Accordingly, there has always been a need to produce and filter breathing air for personnel working in a variety conditions and potentially exposed to hazards. The subject matter of the present disclosure is directed to addressing this need.
A breathing air production and filtration system has an air generation assembly and a distribution assembly. The generation assembly has a compressor and filtration components to generate breathing air. The distribution assembly has collection pots with multiple connections for manifolds. For their part, the manifolds have multiple connectors for the respirators of end users. The system uses a monitoring control system with various wireless sensors to monitor operation of the system and the quality of breathing air produced. These sensors include an in-line sensor detecting constituents or contaminants in the breathing air. The sensors also include pressure, temperature, and flow sensors monitoring the operation of the system. An automatic switchover is provided for switching the system to a back-up supply of high-pressure reserve air if needed.
The foregoing summary is not intended to summarize each potential embodiment or every aspect of the present disclosure.
A. First Embodiment of Breathing Air Production and Filtration System
A second part of the system 10 includes a distribution assembly 14 in communication with the generation assembly 12. The distribution assembly 14 receives the generated breathing air from the generation assembly 12 and delivers it to the end users located in work areas of a potentially hazardous environment. To deliver the air, the distribution assembly 14 has one or more tanks or collection pots 80A-B and one or more distribution manifolds 90, which can be placed in various work areas.
Finally, the system 10 also includes a monitoring control system 200, which monitors and controls the system 10 using various sensors and communication links to be described in more detail later. Overall, the monitoring control system 200 can verify that clean breathing air is produced on-site. For example, the system 200 can monitor samples of the breathing air in real time and can test parameters of the sampled breathing air, such as contaminant content, pressure, temperature, quality, etc., to verify the proper production and delivery of the breathing air.
As hinted above, overall operation of the system 10 begins with the generation assembly 12 generating the breathing air. The system 10 typically uses a single generation assembly 12 as described, although additional generation assemblies 12 can be connected to the system 10 to increase the volume of air provided, if necessary. However, for purposes of the present disclosure, reference is made to a single generation assembly 12.
In the generation assembly 12, the compressor 20 compresses the ambient air in the remote environment. Any suitable type of compressor 20 can be used. As it operates, the compressor 12 takes in the ambient air through an inlet filter 22 and compresses the air to a desired pressure. From the compressor 20, the compressed air passes through the assembly's other components (e.g., wet tank 30, particle filter 40, coalescing filter 45, drying towers 50, catalytic converter 60, charcoal filters 65, and dry tank 70), which provide air filtration and purification. For example, the assembly's filtration capabilities can be designed to filter out particle contaminants, moisture (water), oil vapor carryover, and carbon monoxide (CO) so that the generated breathing air will be of high quality. Other gases and hydrocarbons can be adsorbed as well. After generating the breathing air, the assembly 12 in one implementation can provide 200 actual cubic feet per minute (acfm) of breathing quality air at 125-psig at its outlet (i.e., at the discharge of the dry tank 70).

+===+

* **TASK REQUIREMENTS**:
• 1. Name every component in the breathing air system description that the compressed air passes through after leaving the compressor, with each one's reference number.
• 2. According to the breathing air system description, how much air can the generation assembly provide at its outlet in one implementation?
• 3. Carry on the breathing air system description from its final sentence.

* **DATA RECORDS**:
+===+

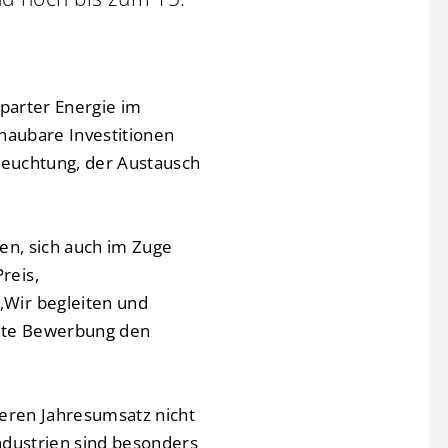
sparter Energie im
haubare Investitionen
leuchtung, der Austausch
en, sich auch im Zuge
reis,
Wir begleiten und
eite Bewerbung den
deren Jahresumsatz nicht
Industrien sind besonders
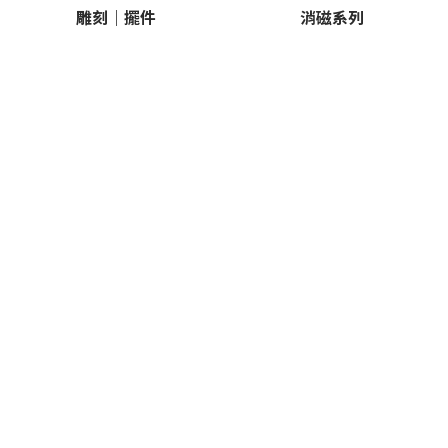
雕刻｜擺件
消磁系列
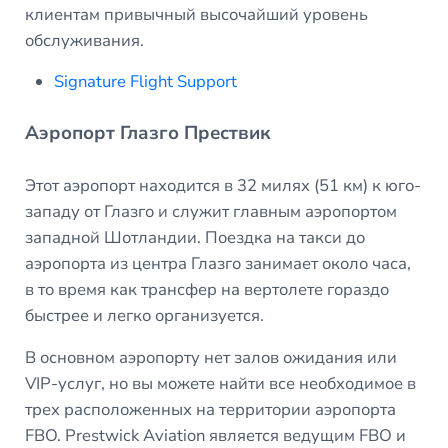
клиентам привычный высочайший уровень
обслуживания.
Signature Flight Support
Аэропорт Глазго Прествик
Этот аэропорт находится в 32 милях (51 км) к юго-
западу от Глазго и служит главным аэропортом
западной Шотландии. Поездка на такси до
аэропорта из центра Глазго занимает около часа,
в то время как трансфер на вертолете гораздо
быстрее и легко организуется.
В основном аэропорту нет залов ожидания или
VIP-услуг, но вы можете найти все необходимое в
трех расположенных на территории аэропорта
FBO. Prestwick Aviation является ведущим FBO и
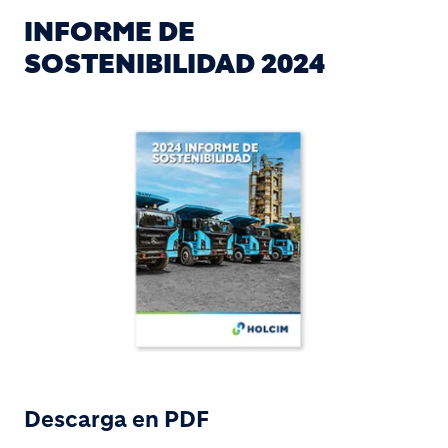
INFORME DE
SOSTENIBILIDAD 2024
Descarga en PDF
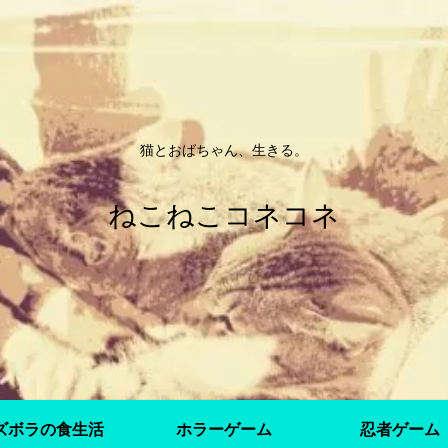
猫とおばちゃん、生きる。
ねこねこコネコネ
ズボラの食生活
ホラーゲーム
忍者ゲーム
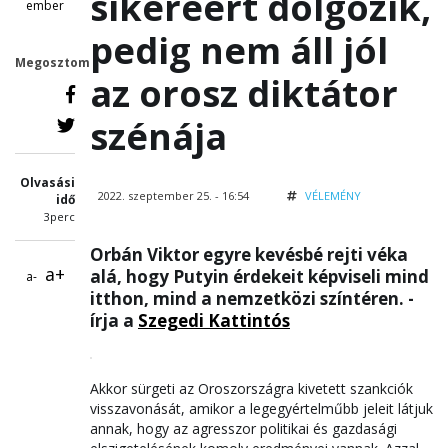
sikeréért dolgozik,
ember
pedig nem áll jól
Megosztom
az orosz diktátor
szénája
Olvasási
2022. szeptember 25. - 16:54
VÉLEMÉNY
idő
3perc
Orbán Viktor egyre kevésbé rejti véka
a+
alá, hogy Putyin érdekeit képviseli mind
a-
itthon, mind a nemzetközi színtéren. -
írja a
Szegedi Kattintós
Akkor sürgeti az Oroszországra kivetett szankciók
visszavonását, amikor a legegyértelműbb jeleit látjuk
annak, hogy az agresszor politikai és gazdasági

+===+

* **ANSWERS FOR EACH ITEM**:
• 1. wet tank 30, particle filter 40, coalescing filter 45, drying towers 50, catalytic converter 60, charcoal filters 65, dry tank 70

• 2. 200 actual cubic feet per minute (acfm) of breathing quality air at 125 psig.

• 3.
After being compressed, filtered, and the like, the breathing air passes to the distribution assembly 14 to be distributed to the end users in the work areas. To communicate the breathing air, the distribution assembly 14 uses an arrangement of various air hoses 17, 19, and 92 of different diameters (e.g., 2-inch, ¾-inch, and ⅜-inch diameters) between the assembly's components (i.e., pots 80A-B and manifolds 90A-B). When the system 10 is installed at a worksite, for example, the collection pots 80A-B are usually situated in the work areas away from the generation assembly 12 and connected to it by a 2-inch diameter hose 17.
In the distribution assembly 14, the collection pots 80A-B can use a tank similar to the dry tank 70. In some implementations, the distribution assembly 14 can use one or more collection pots 80A-B depending on the relative locations where the breathing air is needed. Each collection pot 80A-B provides air-volume surge capacity in the system 10 and gives a dampening effect on the supplied air stream. This helps the distribution assembly 12 maintain a consistent flow and pressure of breathing air to the end users.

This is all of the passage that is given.